We really just need it to say that a VLD3 isn't legal on MVE.

16807

Ah!

16979

Yeah. Nice suggestion. It involves a pop because of the last item changing, but looks better.

dmgreen updated this revision to Diff 227148.Oct 30 2019, 11:38 AM

Thanks. I've updated with the suggestions.

Also:

  • Added a load of extra tests.
  • Updated the cost model a little, notably for smaller than legal types that look like interleaves but actually use a single load with a vrev or a vmovn or something like it.
  • Err, formatted =)
samparker added inline comments.Nov 4 2019, 6:50 AM
llvm/lib/Target/ARM/ARMTargetTransformInfo.cpp
786

if this is handling the smaller vector types, shouldn't this be <= 64 instead?

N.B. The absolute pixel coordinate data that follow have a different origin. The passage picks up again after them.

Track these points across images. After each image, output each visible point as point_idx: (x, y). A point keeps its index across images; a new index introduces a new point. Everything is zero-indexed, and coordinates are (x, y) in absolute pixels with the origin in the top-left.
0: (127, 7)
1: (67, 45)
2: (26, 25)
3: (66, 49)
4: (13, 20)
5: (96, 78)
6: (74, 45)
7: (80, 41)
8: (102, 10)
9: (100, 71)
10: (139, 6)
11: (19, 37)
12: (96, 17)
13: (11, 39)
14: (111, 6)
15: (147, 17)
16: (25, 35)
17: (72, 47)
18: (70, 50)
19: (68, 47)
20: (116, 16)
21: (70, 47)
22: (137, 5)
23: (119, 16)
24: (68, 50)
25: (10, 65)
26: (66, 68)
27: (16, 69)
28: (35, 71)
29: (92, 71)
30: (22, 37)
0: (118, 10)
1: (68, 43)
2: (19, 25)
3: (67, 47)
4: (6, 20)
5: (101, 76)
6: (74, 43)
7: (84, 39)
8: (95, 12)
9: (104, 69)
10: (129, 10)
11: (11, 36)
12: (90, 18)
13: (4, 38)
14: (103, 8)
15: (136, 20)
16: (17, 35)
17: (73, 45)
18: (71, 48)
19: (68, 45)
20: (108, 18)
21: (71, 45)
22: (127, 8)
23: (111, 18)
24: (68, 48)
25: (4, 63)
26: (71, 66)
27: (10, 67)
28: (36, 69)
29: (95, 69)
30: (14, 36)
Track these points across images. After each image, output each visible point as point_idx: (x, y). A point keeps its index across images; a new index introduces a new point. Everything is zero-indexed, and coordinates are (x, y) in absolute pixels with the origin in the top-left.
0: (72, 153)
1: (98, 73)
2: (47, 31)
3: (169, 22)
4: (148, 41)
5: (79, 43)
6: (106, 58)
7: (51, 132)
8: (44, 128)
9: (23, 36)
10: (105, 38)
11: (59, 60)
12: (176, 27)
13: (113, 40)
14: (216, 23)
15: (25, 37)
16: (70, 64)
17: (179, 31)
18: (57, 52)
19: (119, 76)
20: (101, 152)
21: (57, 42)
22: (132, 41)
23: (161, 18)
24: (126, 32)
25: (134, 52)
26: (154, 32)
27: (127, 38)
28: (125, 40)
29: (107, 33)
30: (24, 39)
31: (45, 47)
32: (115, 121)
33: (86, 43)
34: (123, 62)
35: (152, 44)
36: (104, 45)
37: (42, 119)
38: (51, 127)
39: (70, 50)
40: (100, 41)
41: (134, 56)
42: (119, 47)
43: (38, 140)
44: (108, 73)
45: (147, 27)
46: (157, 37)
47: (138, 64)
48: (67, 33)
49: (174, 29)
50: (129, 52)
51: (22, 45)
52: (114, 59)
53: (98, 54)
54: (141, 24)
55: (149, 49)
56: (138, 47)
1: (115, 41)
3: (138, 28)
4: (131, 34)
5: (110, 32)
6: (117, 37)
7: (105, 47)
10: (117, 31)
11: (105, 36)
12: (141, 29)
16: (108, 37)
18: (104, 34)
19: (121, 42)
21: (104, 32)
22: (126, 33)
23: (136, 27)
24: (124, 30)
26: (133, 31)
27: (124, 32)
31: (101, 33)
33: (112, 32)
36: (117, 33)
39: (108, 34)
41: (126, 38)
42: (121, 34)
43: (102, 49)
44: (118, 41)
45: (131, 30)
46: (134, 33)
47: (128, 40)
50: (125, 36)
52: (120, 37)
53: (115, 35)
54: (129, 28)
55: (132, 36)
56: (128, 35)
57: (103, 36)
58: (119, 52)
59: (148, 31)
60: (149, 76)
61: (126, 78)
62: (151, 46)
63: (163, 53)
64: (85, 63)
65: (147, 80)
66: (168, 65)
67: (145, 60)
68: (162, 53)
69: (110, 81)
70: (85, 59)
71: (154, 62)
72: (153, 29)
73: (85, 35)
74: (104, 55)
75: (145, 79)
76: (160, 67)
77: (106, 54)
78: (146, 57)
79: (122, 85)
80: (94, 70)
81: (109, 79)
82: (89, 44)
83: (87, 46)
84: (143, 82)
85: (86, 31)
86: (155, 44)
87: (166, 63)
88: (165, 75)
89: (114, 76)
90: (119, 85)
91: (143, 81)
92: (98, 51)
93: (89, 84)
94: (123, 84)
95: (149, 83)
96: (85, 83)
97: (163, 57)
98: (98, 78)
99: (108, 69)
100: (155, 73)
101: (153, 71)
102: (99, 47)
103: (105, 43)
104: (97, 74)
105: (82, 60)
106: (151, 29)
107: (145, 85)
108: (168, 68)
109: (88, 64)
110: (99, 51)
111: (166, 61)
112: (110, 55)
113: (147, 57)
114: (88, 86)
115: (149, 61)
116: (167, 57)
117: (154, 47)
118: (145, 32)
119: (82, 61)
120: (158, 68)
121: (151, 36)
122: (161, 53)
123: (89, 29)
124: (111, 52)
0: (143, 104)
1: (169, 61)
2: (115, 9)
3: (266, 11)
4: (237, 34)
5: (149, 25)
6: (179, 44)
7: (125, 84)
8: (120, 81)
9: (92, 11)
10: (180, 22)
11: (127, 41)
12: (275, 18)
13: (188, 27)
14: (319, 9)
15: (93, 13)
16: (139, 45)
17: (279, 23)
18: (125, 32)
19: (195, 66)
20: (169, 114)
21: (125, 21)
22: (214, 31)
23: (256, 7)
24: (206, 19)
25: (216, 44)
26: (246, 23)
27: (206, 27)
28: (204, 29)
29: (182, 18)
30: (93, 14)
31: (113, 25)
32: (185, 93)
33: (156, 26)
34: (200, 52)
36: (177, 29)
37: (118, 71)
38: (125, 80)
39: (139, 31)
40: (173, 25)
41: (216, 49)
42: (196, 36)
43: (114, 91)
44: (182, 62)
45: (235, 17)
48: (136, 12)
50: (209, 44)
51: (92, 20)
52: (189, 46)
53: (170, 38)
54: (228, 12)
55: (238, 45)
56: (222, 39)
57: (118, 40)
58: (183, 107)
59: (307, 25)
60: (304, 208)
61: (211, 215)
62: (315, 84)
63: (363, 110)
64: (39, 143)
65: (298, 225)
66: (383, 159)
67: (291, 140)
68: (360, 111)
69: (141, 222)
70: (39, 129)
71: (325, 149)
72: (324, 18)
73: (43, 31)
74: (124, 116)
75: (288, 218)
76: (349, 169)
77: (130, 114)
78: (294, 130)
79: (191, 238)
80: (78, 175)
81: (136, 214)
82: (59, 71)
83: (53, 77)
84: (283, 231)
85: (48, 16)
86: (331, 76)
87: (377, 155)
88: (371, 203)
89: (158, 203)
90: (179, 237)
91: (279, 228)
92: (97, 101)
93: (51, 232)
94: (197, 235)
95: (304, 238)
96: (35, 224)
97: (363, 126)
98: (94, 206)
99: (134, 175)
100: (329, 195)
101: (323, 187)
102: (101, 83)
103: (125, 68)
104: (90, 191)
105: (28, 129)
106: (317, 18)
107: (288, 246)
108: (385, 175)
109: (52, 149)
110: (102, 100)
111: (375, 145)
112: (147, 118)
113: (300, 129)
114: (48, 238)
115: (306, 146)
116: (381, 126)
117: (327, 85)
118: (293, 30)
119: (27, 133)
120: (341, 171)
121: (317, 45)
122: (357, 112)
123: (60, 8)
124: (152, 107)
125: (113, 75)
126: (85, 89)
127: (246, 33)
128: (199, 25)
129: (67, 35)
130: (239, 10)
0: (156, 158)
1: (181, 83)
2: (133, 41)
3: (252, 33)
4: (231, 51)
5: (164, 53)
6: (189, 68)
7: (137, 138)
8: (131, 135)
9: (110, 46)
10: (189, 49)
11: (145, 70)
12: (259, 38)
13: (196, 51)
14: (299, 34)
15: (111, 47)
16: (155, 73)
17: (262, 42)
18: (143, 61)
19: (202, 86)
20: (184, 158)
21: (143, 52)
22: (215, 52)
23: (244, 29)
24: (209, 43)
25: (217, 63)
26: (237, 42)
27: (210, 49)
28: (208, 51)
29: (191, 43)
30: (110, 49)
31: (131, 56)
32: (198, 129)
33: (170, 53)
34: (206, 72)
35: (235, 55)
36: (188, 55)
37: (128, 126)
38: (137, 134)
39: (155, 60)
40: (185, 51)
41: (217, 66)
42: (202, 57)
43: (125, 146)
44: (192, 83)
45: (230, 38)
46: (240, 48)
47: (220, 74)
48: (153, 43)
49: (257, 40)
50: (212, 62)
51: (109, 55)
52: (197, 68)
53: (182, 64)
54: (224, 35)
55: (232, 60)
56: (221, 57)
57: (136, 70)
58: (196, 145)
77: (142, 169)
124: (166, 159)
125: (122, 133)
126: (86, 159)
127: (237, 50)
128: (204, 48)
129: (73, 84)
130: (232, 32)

Is the 2 below 'Factor'? If so it would be good to use the variable name or a clear explanation of what it is.

dmgreen marked an inline comment as done.Nov 5 2019, 6:57 AM
dmgreen added inline comments.
llvm/lib/Target/ARM/ARMTargetTransformInfo.cpp
786

Oh, yeah, it's SrcVecTy, so yes <= 64 will be fine (128 will already be handled in the above if).

The 2 below is VLDR, VREV or VLDR; VMOVN. 2 Instructions though. I'll add a comment.

dmgreen updated this revision to Diff 227887.Nov 5 2019, 8:29 AM
dmgreen marked an inline comment as done.

Updated "vmovn" cost check.

samparker accepted this revision.Nov 6 2019, 2:03 AM

Nice one. LGTM

This revision is now accepted and ready to land.Nov 6 2019, 2:03 AM
This revision was automatically updated to reflect the committed changes.